Ficámos instalados num Bed & brreakfast chamado Alva House. Esta guest house ficava situada na Lanark Road, que não fica no centro da cidade, mas temos autocarros frequentemente para a Princes street, a principal rua de Edimburgo. Os donos, o Alan e a esposa eram simpáticos, o único problema (para mim que sou um bocadinho esquisita) era a casa de banho partilhada pelos 3 quartos, mas estava tão limpinha que nem notei.

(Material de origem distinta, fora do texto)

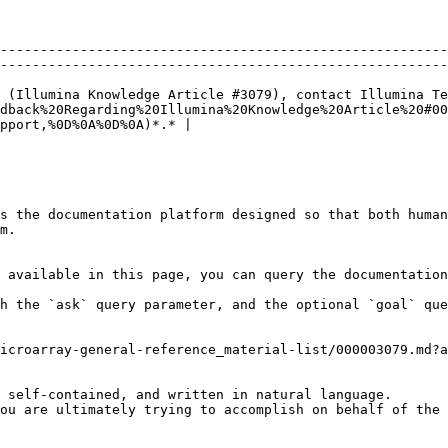
--------------------------------------------------------
--------------------------------------------------------
 (Illumina Knowledge Article #3079), contact Illumina Te
dback%20Regarding%20Illumina%20Knowledge%20Article%20#00
pport,%0D%0A%0D%0A)*.* |

s the documentation platform designed so that both human
m.

 available in this page, you can query the documentation
h the `ask` query parameter, and the optional `goal` que
icroarray-general-reference_material-list/000003079.md?a
 self-contained, and written in natural language.

ou are ultimately trying to accomplish on behalf of the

Edimburgo é uma cidade lindíssima, e nesta altura estava cheia de animação, porque havia o Edinburgh fringe festival , o maior festival de arte alternativa do mundo. Além dos inúmeros espectáculos disponíveis nas salas habituais, a cidade estava cheia, mas mesmo cheia, de espectáculos de rua. O tempo estava óptimo, o que é mesmo muito difícil na Escócia, a cidade é maravilhosa e cheia de animação. Passámos uns óptimos dias. Às noites (por volta das 5pm), seguimos a tradição Inglesa e experimentámos todos os Pubs que tivemos oportunidade. Tenho que confessar, não gosto muito do Scothish wisky, mas já não perco umas pints num tradicional English pub, com alguns petiscos à mistura.

The Royal Mile



Scott Monument – Monumento gótico em homenagem ao escritor escocês Sir Walter Scott. A torre tem 61,10m e está situada nos jardins de Princes street.